* [PROVIDED TEXT]:
§ §

- Born: Albert Cecil Cole 1 November 1901 Forest Gate, London, England
- Died: 9 August 1979 (aged 77) Kent, England
- Education: Balliol College, Oxford

= Cecil Jackson-Cole =

English businessman and philanthropist (1901–79)

Cecil Jackson-Cole (1901-1979) was an English entrepreneur and humanitarian. He was associated with a number of charities including Oxfam, Help the Aged and ActionAid.

A devout Christian, Jackson-Cole set up charitable trusts including the Voluntary and Christian Service Trust that ultimately gave rise to the charities Help the Aged (1961), the Anchor Housing Trust (1968) and Action Aid (1973). He was a co-founder of the Oxford Committee for Famine Relief which became the largest charity of its kind in the British Commonwealth. He was the founder of the Andrews Charitable Trust (formally the Phyllis Trust and World in Need) the first modern Venture Philanthropy organisation.

In 1946, Jackson-Cole founded Andrews and Partners Estate Agents as a business with an ulterior purpose: the development of charities. In 1965 he created Phyllis Trust (later renamed to World in Need, and later to Andrews Charitable Trust), and the Christian Initiative Trust. The Christian Book Promotion Trust was formed in 1967. Andrews & Partners is 100% owned by Andrews Charitable Trust, who are its only shareholder.

§ §

* [PROBLEM SET]:
A) Print the stretch of the Cecil Jackson-Cole biography from "In 1946, Jackson-Cole" through "its only shareholder.".
B) Write the next part of the Cecil Jackson-Cole biography, starting right after its last sentence.
The rows below the Cecil Jackson-Cole biography come from a separate source.

§ §

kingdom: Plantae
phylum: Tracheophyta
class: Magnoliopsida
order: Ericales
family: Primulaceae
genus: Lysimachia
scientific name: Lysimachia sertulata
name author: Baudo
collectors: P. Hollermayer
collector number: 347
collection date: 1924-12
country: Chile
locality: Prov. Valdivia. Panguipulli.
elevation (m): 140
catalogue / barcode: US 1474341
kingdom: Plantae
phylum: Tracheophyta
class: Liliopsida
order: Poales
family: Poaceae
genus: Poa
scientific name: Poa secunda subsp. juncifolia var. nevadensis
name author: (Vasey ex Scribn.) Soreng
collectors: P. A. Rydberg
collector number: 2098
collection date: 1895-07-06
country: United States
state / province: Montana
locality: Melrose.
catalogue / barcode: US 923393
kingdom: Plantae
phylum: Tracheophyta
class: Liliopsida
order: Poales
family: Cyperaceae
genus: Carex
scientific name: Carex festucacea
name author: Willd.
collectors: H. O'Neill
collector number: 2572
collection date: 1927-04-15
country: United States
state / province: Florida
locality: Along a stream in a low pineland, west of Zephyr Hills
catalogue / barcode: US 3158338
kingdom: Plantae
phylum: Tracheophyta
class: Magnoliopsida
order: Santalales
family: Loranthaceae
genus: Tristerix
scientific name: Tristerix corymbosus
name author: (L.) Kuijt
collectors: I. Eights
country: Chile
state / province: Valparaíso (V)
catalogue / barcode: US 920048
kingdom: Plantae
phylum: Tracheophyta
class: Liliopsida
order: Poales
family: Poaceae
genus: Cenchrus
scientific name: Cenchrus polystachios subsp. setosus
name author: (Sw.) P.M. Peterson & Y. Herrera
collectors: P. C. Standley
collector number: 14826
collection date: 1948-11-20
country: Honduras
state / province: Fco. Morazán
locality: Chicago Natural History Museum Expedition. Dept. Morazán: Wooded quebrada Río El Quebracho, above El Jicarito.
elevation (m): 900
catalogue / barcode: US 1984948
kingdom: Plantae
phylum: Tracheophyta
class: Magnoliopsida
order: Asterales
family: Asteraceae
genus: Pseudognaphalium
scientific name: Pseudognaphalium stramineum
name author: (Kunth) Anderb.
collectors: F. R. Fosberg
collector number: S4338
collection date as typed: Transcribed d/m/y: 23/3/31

§ §

* [TASK-BY-TASK ANSWERS]:
A)
In 1946, Jackson-Cole founded Andrews and Partners Estate Agents as a business with an ulterior purpose: the development of charities. In 1965 he created Phyllis Trust (later renamed to World in Need, and later to Andrews Charitable Trust), and the Christian Initiative Trust. The Christian Book Promotion Trust was formed in 1967. Andrews & Partners is 100% owned by Andrews Charitable Trust, who are its only shareholder.

B)
==Early life==
Jackson-Cole was born on 1 November 1901 at 27 Knox Road, Forest Gate, the elder child and only son (there was another son from a later marriage) of Albert Edward Cole, a dealer in new and secondhand furniture, and his wife (who was also his cousin), Nellie Catherine Jackson. He had a sister called Winifred Gertrude Cole (born in 1906).
He had an unsettled childhood, as his father moved so frequently that he spent an average of only nine months at each of the many schools he attended. In 1911 they lived at Whitehall Road, Grays, Essex and his father was a Credit Boot and Shoe Dealer and his mother a Retail China and Glass Merchant.
Cecil decided to leave education to start working full-time and provide for his family at the age of 13. He got a job, which he left in 1918, as an Office Boy at George and John Nicksons General Provision Merchants on Tooley Street, London. In 1914, the family lived on Ashton Street, in Poplar, London and Cecil and Winifred attended Prospect Terrace School. Cecil's Father Albert, fought in World War I in the Birkenhead Bantam Battalion.

===University===
At the age of 28 Cecil enrolled at Balliol College, Oxford, as an external student to study economics and improve his business skills. He attended lectures by G.D.H Cole.

===Marriage===
Cecil married Phyllis Cole in 1936 (who was also his cousin). When she died in 1956, he set up a Charitable Trust in her name; the Phyllis Trust.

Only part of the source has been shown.